Search code examples
pythonpandasnumpyvectorization

Vectorizing drift change in Pandas


Here's the Python code

t0 = df['Temperature'].iloc[0] # Dataframe df with column 'Temperature' is already given
df['DriftedTemp'] = None

for i in range(1,len(df)):
    if(np.abs(df['Temperature'].iloc[i] - t0) > toffset): # toffset is a parameter that is given
        df['DriftedTemp'].iloc[i] = df['Temperature'].iloc[i]
        t0 = df['Temperature'].iloc[i]

It figures out the rows when the temperature drifted from the previously recorded value by more than "toffset", and updates the "DriftedTemp" column at that row with this new value, and "t0" as well to the "Temperature" at a point where the drift happens.

The issue with such codes is that the current value depends on the previous value when it was evaluated in a previous row. Vectorization treats each column as vectors so the changed state of previous rows do not get reflected through simple vectorization.
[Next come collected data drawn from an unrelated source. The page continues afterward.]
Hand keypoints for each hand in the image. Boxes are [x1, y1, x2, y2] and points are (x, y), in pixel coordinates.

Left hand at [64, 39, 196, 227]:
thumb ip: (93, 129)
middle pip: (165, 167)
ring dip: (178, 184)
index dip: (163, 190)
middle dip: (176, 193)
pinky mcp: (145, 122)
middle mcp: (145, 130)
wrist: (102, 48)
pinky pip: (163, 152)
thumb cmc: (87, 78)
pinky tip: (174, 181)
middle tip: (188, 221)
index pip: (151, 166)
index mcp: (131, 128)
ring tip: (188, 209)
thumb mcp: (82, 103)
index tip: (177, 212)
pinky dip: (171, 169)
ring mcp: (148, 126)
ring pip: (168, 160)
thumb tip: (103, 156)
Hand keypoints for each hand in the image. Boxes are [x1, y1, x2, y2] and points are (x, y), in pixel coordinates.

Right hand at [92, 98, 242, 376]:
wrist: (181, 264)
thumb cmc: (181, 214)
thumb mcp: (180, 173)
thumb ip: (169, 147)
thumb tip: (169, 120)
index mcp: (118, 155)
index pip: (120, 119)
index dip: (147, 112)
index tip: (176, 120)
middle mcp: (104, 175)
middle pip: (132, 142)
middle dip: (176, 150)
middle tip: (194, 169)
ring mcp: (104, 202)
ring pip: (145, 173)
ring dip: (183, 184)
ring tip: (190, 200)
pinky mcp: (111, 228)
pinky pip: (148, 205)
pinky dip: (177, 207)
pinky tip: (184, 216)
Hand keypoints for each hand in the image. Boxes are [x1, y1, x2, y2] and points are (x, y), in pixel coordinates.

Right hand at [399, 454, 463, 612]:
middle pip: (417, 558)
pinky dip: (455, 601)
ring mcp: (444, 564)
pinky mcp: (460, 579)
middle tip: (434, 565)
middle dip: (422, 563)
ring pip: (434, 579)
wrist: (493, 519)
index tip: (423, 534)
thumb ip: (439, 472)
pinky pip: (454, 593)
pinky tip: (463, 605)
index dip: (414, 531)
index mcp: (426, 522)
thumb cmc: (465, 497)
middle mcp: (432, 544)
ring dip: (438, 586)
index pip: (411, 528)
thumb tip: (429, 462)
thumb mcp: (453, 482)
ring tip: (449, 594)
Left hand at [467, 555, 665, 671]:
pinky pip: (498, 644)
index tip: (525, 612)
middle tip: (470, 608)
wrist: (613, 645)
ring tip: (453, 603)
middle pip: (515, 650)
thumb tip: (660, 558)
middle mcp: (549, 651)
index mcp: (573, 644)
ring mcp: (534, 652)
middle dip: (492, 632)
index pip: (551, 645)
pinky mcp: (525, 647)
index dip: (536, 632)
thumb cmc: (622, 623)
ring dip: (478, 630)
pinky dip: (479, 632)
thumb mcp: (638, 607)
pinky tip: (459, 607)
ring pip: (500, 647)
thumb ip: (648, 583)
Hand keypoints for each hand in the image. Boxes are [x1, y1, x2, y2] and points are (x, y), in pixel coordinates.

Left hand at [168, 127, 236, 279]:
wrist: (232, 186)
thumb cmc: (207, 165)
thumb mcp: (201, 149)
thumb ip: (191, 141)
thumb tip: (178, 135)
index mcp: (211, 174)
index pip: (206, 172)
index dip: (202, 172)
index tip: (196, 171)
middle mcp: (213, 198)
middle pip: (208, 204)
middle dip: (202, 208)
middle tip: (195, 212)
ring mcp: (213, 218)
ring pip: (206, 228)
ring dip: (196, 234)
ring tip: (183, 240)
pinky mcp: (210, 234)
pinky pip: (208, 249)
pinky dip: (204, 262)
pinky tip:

This can be implemented using a while loop and vectorization but I cannot think of a simple vectorization technique without any loops to accomplish the same task.


Solution

  • Vectorization might not be possible since the computation of drift depends on the previous state of drift having said that this is a good use case for using numba basically create a function with the logic and then compile it with numba to achieve C like speeds.

    import numba
    
    @numba.njit
    def drift(temperatures, toffset):
        drift = np.full_like(temperatures, fill_value=np.nan, dtype='float')
    
        for i, t in enumerate(temperatures):
            if i == 0:
                t0 = t        
            elif abs(t - t0) > toffset:
                t0 = drift[i] = t
    
        return drift
    
    
    df['DriftedTemp'] = drift(df['Temperature'].to_numpy(), 2)